Pope Francis poses for photographs along with Canadian Prime Minister Justin Trudeau and his wife Sophie Gregoire-Trudeau (Getty images)

Canadian Prime Minister Justin Trudeau claims he asked Pope Francis to help Canadians “move forward on a real reconciliation” with the country’s indigenous people “by issuing an apology” on behalf of the Catholic Church for its role in harming their communities.

The prime minister spoke to a handful of reporters in Rome’s Villa Borghese Park May 29 after having had a 36-minute private meeting with Pope Francis at the Vatican.

“He reminded me that his entire life has been dedicated to supporting marginalised people in the world, fighting for them,” the prime minister said, adding the Pope said that “he looked forward to working with me and with the Canadian bishops to figure out a path forward together.”

The 2015 report of Canada’s Truth and Reconciliation Commission, which focused on past treatment of the indigenous communities, included a recommendation that the Pope come to Canada to apologise on behalf of the Catholic Church for its participation in the residential schools for indigenous children.

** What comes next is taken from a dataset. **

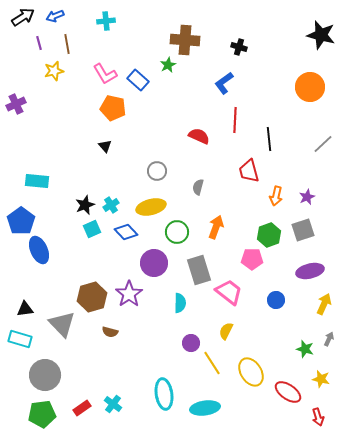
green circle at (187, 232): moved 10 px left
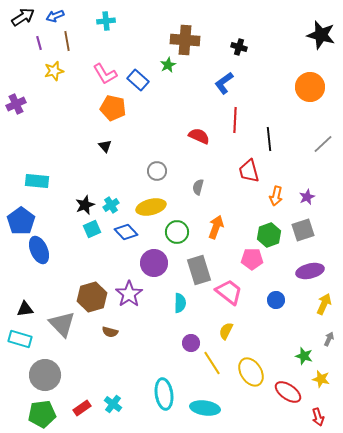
brown line at (67, 44): moved 3 px up
green star at (305, 349): moved 1 px left, 7 px down
cyan ellipse at (205, 408): rotated 16 degrees clockwise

While the idea behind the schools was to promote the greater integration of indigenous communities into modern Canadian life, the schools — many run by Catholic religious orders — led to a situation in which many children were separated from their families, lost their native language and cultures and occasionally suffered abuse.

Trudeau told reporters he invited the pope to go to Canada “in the coming years,” but added no further details about such a trip.

The Vatican meeting, Trudeau said, was an opportunity to have “a deeply personal and wide-ranging, thoughtful conversation with the leader of my own faith.”

For its part, the Vatican issued a statement saying that the prime minister’s meetings with the pope and with Cardinal Pietro Parolin, Vatican secretary of state, included “the themes of integration and reconciliation, as well as religious freedom and current ethical issues.”